Menjalani Proses Menjadi Orang Yang Bertaqwa

Habib Luthfi bin Yahya menyampaikan bahwa ayat ke 2 Surat al Baqarah yang berbunyi,
ذَلِكَ الْكِتَابُ لَا رَيْبَ فِيهِ هُدًى لِلْمُتَّقِينَ
Menjelaskan kedudukan ‘Hudan lil muttaqin’ yang artinya ‘petunjuk bagi orang-orang yang bertaqwa’ ini terbagi menjadi 3 bagian. Tingkatan orang awam berbeda dengan tingkatan orang-orang yang khawash dan tingkatan orang-orang yang khawash tidak sama dengan tingkatan khawas al khawash. Ketiganya itu bukan hal yang terpisah, melainkan tetap bersambung dan saling berkaitan.
Taqwanya orang awam lebih berorientasi pada pahala yang bisa didapatkan sebanyak mungkin dengan mengerjakan amaliyah-amaliyah yang baik. Adapun taqwanya Orang-orang yang khawash, ia akan meninggalkan ganjaran tetapi selalu menjalankan ibadah agar bertambah makrifat dan dekatnya kepada Allah Swt. Sedangkan bagi orang-orang yang khawash al khawash, seluruh hidupnya hanya ntuk berkhidmah kepada Allah Swt. dan tingkat mahabbah-nya kepada Allah melebihi makhluknya. Mahabbah yang dimiliki oleh orang tersebut kemudian menghasilkan tingginya Ridla.
Ridla adalah kesadaran bahwa apa yang diberikan Allah kepada kita adalah yang terbaik. Ketika Allah menciptakan bumi dan kita ridla dengan hal tersebut, maka kita tidak akan bermaksiat karena sadar bahwa yang diinjak adalah milik Allah Swt. dan kita hanya meminjam.
Ksadaran untuk mencapai ridla ini selanjutnya kembali pada individu masing-masing. Ridla berarti juga harus siap dengan segala keputusan Allah. Seberat apapun ujiannya, jika tertutup dengan ridla dan mahabbah, maka hasilnya adalah taqwa dan perasangka yang baik pada Allah Swt.
Tingkatan taqwa ini kemudian berpengaruh pada doa-doa yang kita baca. Contohnya, ketika kita membaca Surat Yasin selama 40 hari berturut-turut untuk mendapatkan faedah tertentu. Ternyata, setelah 40 hari kita belum mendapatkan apa-apa. Maka yang kurang tajam itu pembacanya, bukan doanya apalagi Allah. Namun jika kita memulai doa dengan andap ashor, rendah diri di hadapan Allah Swt. dengan penuh husnuzon, maka apapun yang dikehendaki Allah justru akan membuat kita semakin dekat dan semakin rindu.

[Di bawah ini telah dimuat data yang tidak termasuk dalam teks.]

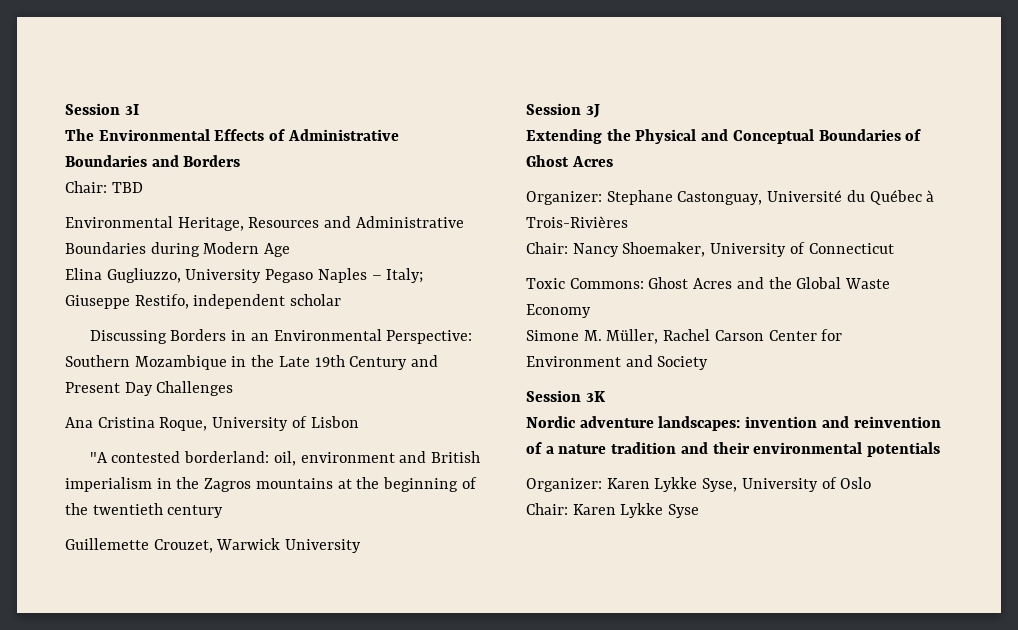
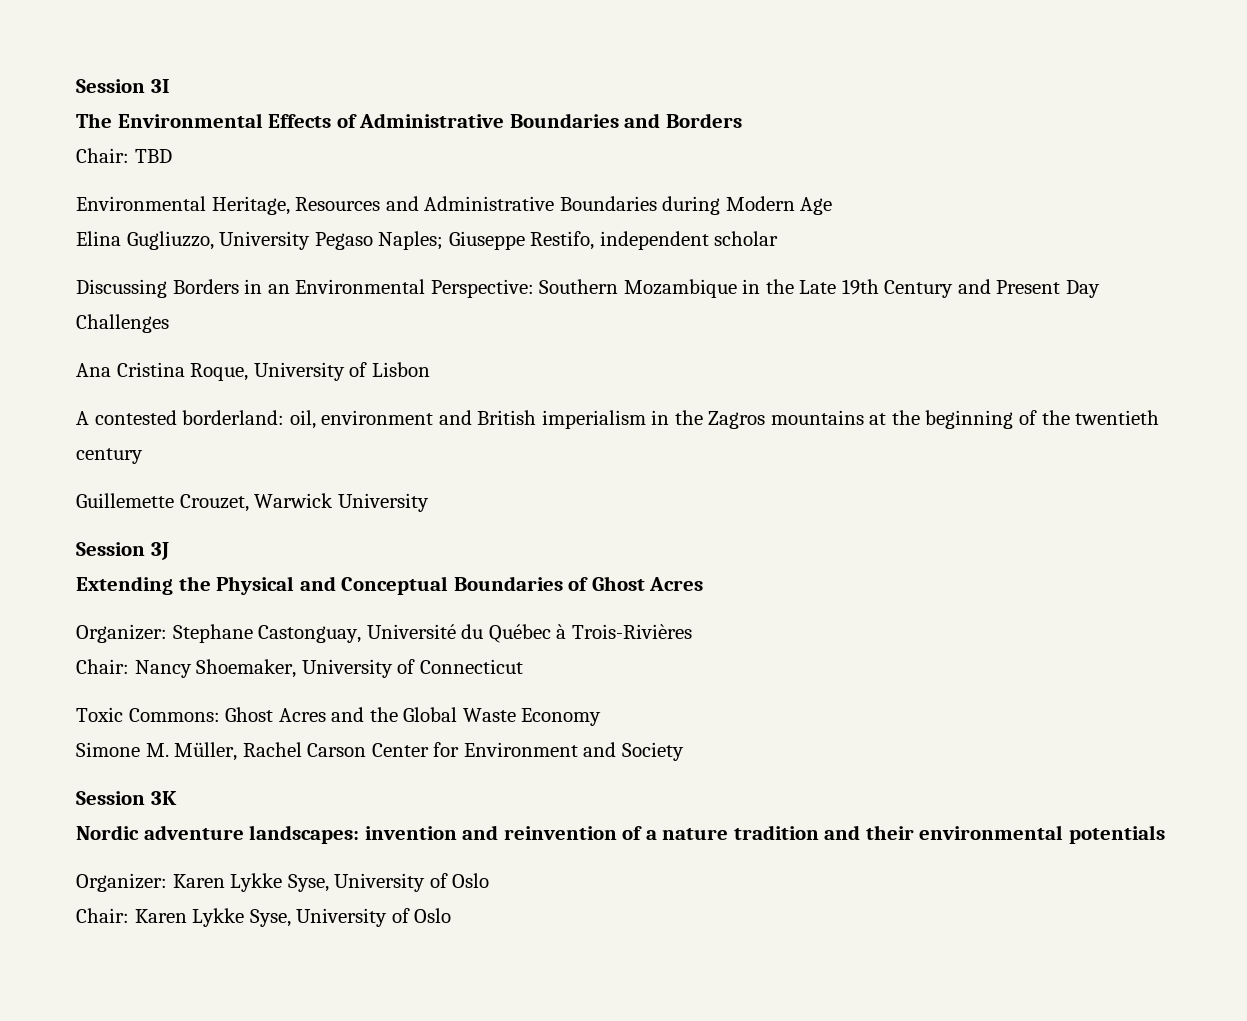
[317,268,424,283] Naples – Italy; -> [378,231,444,250] Naples;
[89,452,108,463] "A -> [76,411,89,425] A
[668,504,700,518] Syse -> [249,908,452,927] Syse, University of Oslo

Imam Syadzili setiap malam ketika tahajud selalu berdoa, “Ya Rabb, kapan aku bisa bertemu.” Bukan untuk mati, tapi kapan bisa melihat Allah, Nadzhar ila Wajhil Karim, karena sudah rindu. Itulah orang-orang yang sudah maqamatil khawash al khawash.
Untuk mencapai derajat tersebut dan mendapat pembekalan yang baik, yang perlu dilakukan adalah membersihkan hati terlebih dahulu supaya tidak mempunyai ghaflah, yaitu lalai kepada Allah Swt. Kalau kita sudah tidak mempunyai ghaflah, merasa didengar, dilihat oleh Allah Swt. Maka secara otomatis akan dapat mengurangi maksiat. Meskipun tidak secara total tapi setapak demi setapak kita akan sadar, bahwa perbuatan tersebut dapat menyebabkan jauh dari Allah Swt.
Semakin kita merasa didengar, semakin dilihat oleh Allah ta’ala, maka shifatul haya’ akan muncul, malu rasanya kepada Allah Swt. Kalau sudah tambah malu kepada Allah, khauf (takut) nya muncul lebih tebal, taqwanya semakin kental, ingin selalu mendekat dan rindu kepada Allah Swt. Dan di sinilah kepentingan thariqah-thariqah manapun terutama bagaimana membersihkan hati agar dapat bercahaya karena bersih dari sifat-sifat tercela.